● Your goal:
Begin at the top of the following data. Copy each line exactly until you have copied the line containing "from the beginning, it's".

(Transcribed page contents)

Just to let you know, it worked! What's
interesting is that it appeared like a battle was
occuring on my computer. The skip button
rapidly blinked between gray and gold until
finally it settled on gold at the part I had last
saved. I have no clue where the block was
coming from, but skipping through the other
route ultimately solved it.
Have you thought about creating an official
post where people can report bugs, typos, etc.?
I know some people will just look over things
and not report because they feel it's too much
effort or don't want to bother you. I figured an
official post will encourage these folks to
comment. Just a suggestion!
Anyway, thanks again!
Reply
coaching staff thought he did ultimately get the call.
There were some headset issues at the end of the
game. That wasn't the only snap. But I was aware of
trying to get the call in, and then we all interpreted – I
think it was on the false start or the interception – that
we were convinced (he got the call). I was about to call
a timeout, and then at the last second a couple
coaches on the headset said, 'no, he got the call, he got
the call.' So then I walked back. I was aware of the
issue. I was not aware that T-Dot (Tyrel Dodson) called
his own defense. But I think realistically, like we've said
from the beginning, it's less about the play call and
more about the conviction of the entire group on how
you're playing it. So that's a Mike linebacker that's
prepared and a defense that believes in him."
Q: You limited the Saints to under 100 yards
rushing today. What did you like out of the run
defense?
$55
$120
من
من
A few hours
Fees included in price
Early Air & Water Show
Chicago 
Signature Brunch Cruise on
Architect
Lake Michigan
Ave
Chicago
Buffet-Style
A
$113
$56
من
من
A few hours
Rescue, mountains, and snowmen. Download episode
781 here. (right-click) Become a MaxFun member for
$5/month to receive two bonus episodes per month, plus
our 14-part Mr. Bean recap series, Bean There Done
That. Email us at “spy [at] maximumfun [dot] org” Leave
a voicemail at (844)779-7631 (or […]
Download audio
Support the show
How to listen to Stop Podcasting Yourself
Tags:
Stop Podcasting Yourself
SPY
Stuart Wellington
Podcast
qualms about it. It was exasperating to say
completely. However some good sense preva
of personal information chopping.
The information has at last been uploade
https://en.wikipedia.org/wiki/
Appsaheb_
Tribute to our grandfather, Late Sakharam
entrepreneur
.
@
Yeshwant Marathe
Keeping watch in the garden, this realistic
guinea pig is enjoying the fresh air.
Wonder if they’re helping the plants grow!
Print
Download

● Result of this task:
Just to let you know, it worked! What's
interesting is that it appeared like a battle was
occuring on my computer. The skip button
rapidly blinked between gray and gold until
finally it settled on gold at the part I had last
saved. I have no clue where the block was
coming from, but skipping through the other
route ultimately solved it.
Have you thought about creating an official
post where people can report bugs, typos, etc.?
I know some people will just look over things
and not report because they feel it's too much
effort or don't want to bother you. I figured an
official post will encourage these folks to
comment. Just a suggestion!
Anyway, thanks again!
Reply
coaching staff thought he did ultimately get the call.
There were some headset issues at the end of the
game. That wasn't the only snap. But I was aware of
trying to get the call in, and then we all interpreted – I
think it was on the false start or the interception – that
we were convinced (he got the call). I was about to call
a timeout, and then at the last second a couple
coaches on the headset said, 'no, he got the call, he got
the call.' So then I walked back. I was aware of the
issue. I was not aware that T-Dot (Tyrel Dodson) called
his own defense. But I think realistically, like we've said
from the beginning, it's less about the play call and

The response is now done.